What this does not replace

This is not a model registry. It is not a vector database. It is not an LLM gateway. It is not a tracing backend. It is not Grafana. It is not Kubernetes. It is not a complete MLOps platform.

Those tools should continue to do what they are good at.

aipreflight sits at the release boundary. It asks the production question before a prompt, model, RAG pipeline, provider route, or inference endpoint gets traffic.

The prototype-to-production pattern

The pattern I want to make repeatable is:

prototype
  -> service
  -> eval suite
  -> cost budget
  -> observability contract
  -> deployment gate
  -> rollback/runbook
  -> production traffic

That is the difference between “we have an AI demo” and “we can operate this AI feature”.

The technical work is not glamorous.
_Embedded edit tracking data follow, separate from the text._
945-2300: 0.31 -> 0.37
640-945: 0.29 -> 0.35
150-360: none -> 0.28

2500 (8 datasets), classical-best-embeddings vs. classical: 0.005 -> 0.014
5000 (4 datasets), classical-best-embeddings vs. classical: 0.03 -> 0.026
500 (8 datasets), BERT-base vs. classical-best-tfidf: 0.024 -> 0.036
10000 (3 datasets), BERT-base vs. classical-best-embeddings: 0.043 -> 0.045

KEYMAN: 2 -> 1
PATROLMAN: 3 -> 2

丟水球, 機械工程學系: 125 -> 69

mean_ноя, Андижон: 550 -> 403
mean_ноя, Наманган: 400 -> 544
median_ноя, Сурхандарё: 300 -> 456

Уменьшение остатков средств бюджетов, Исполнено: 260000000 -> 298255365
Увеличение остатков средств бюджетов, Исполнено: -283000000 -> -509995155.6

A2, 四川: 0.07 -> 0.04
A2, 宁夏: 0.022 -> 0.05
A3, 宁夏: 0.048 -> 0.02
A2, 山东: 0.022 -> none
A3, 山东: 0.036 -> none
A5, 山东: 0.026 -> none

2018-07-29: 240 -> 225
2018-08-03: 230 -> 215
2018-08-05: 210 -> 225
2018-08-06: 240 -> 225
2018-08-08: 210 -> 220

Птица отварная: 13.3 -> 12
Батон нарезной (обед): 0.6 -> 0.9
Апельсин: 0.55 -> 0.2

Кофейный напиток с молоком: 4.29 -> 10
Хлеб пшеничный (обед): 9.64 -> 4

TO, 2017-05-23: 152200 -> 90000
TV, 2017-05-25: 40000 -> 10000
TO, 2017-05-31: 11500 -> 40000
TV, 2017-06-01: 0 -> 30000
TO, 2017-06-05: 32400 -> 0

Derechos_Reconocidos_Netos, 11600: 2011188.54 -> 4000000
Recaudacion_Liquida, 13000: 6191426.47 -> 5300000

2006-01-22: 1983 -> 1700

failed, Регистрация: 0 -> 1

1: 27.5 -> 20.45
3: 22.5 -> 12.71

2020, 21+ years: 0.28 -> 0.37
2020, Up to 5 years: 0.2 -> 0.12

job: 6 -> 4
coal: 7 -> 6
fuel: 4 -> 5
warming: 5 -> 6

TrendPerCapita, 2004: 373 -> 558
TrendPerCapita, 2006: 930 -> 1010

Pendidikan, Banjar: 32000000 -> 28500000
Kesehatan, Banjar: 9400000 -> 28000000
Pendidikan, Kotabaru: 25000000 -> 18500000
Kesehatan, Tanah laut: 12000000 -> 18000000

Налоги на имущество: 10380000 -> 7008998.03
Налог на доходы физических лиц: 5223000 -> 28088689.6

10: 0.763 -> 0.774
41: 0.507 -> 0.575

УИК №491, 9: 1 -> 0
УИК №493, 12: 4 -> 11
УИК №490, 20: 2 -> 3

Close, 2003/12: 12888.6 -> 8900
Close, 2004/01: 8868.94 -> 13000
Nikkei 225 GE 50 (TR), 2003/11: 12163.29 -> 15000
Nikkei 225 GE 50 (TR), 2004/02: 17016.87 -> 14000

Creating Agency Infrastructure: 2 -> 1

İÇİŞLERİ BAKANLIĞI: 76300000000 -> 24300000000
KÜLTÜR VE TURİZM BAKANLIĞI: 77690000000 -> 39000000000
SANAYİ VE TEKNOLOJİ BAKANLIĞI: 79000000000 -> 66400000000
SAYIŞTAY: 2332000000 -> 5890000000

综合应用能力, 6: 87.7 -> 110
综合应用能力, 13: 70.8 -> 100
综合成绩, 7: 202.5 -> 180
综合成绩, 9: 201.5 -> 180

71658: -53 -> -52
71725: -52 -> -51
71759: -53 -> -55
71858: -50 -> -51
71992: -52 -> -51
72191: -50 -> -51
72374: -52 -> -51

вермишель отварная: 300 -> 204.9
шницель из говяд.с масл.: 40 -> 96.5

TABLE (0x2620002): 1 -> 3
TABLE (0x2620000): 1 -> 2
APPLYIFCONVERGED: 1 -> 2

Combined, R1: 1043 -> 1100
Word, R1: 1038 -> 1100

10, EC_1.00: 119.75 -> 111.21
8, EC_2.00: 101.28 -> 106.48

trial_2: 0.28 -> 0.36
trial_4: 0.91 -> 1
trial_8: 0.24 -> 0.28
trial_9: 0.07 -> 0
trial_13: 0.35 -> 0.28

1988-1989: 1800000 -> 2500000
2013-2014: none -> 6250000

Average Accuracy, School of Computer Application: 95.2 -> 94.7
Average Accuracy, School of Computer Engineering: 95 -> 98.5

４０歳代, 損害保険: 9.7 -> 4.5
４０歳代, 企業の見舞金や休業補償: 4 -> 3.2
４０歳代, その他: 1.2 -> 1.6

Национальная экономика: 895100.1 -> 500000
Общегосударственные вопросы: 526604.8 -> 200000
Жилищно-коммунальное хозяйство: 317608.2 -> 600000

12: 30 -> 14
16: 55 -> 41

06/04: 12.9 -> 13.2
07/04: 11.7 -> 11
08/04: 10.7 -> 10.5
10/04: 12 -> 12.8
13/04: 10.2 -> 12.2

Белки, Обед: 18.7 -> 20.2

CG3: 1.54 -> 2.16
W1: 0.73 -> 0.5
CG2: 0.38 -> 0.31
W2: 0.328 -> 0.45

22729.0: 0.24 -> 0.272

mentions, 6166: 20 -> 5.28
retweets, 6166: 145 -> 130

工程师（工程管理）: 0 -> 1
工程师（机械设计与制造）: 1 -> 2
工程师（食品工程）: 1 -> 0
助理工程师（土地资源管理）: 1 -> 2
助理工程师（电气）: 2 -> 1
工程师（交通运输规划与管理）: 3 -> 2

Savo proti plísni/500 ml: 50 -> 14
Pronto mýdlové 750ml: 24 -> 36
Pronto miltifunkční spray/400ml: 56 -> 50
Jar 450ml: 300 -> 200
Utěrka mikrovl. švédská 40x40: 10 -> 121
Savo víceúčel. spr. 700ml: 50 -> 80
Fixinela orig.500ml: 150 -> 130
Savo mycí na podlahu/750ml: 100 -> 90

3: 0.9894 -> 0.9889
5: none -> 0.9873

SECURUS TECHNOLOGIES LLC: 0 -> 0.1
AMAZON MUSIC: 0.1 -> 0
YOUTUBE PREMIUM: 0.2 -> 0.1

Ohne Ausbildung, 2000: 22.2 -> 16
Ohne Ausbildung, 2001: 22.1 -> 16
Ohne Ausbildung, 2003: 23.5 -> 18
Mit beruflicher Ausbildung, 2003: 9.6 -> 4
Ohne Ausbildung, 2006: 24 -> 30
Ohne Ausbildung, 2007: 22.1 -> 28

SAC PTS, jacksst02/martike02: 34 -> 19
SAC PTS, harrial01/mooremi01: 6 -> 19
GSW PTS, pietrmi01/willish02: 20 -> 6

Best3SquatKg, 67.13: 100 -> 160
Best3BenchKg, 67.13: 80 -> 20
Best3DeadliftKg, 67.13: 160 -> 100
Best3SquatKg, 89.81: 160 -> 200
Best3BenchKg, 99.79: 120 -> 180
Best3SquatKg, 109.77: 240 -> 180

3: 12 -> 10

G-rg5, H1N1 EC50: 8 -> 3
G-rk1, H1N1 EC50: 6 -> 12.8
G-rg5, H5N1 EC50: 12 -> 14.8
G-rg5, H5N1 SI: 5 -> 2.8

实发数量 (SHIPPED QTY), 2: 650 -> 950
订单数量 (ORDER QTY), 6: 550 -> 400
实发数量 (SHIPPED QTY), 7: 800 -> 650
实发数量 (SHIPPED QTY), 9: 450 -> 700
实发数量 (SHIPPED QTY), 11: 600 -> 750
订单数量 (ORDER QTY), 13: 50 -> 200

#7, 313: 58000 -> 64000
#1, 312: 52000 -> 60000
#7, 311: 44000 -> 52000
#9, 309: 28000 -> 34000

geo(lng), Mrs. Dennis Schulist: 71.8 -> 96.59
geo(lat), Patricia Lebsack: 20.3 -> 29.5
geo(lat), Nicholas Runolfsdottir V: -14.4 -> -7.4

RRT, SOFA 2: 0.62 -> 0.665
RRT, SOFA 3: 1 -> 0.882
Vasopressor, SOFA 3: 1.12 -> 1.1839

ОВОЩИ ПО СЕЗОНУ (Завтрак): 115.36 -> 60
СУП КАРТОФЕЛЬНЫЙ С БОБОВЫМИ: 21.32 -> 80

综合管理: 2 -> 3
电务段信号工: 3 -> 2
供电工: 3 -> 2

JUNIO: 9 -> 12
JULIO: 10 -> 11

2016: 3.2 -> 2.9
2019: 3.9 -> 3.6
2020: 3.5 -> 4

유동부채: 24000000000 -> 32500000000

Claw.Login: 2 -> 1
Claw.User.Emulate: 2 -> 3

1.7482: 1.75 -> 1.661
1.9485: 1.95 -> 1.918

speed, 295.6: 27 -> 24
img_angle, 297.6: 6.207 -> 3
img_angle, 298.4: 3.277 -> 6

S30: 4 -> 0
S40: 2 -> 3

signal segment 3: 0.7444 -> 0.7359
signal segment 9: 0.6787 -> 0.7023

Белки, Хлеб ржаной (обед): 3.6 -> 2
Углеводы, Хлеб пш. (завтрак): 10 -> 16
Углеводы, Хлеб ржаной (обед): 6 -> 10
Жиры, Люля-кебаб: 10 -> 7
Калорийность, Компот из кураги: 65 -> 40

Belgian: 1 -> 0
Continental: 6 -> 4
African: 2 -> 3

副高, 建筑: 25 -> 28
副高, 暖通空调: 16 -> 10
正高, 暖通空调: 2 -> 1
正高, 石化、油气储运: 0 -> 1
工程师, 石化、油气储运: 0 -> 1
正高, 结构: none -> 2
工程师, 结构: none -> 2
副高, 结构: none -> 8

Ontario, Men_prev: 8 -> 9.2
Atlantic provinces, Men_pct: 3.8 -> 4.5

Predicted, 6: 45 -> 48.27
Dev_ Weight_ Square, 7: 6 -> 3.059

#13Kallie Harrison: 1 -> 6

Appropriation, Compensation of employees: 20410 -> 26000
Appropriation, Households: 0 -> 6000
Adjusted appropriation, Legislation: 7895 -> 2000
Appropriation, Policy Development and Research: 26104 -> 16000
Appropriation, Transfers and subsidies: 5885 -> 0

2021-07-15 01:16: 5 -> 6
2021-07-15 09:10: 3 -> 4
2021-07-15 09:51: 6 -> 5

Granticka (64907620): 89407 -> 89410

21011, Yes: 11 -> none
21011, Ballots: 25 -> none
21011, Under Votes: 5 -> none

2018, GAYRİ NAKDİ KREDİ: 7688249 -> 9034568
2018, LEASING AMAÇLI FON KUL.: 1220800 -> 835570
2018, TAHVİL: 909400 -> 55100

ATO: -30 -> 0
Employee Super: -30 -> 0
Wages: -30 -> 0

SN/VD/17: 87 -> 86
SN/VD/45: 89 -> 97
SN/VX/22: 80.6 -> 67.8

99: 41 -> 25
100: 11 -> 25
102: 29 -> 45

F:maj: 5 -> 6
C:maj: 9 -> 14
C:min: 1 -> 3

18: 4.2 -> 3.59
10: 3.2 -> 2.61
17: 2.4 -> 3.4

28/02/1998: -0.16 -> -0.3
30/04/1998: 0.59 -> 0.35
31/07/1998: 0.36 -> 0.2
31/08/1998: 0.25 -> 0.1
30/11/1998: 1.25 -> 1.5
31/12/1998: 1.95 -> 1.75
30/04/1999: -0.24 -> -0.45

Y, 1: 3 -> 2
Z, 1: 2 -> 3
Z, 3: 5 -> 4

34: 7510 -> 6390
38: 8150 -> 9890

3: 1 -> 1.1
It is often YAML, small adapters, fixtures, exit codes, reports, and boring checks. But those are exactly the pieces that turn AI systems from impressive prototypes into software a team can own.

The positioning

The claim is not:

I invented deployment readiness.

The claim is:

Normal software has mature deployment gates. Classical ML has model validation and model blessing. Modern AI applications need equivalent preflight checks for eval quality, RAG behavior, token cost, provider/model behavior, observability, and rollback readiness.

That is the space I want to work in: AI platform and reliability engineering for production AI systems.

The model matters. But after the prototype works, the production layer decides whether the system survives contact with users.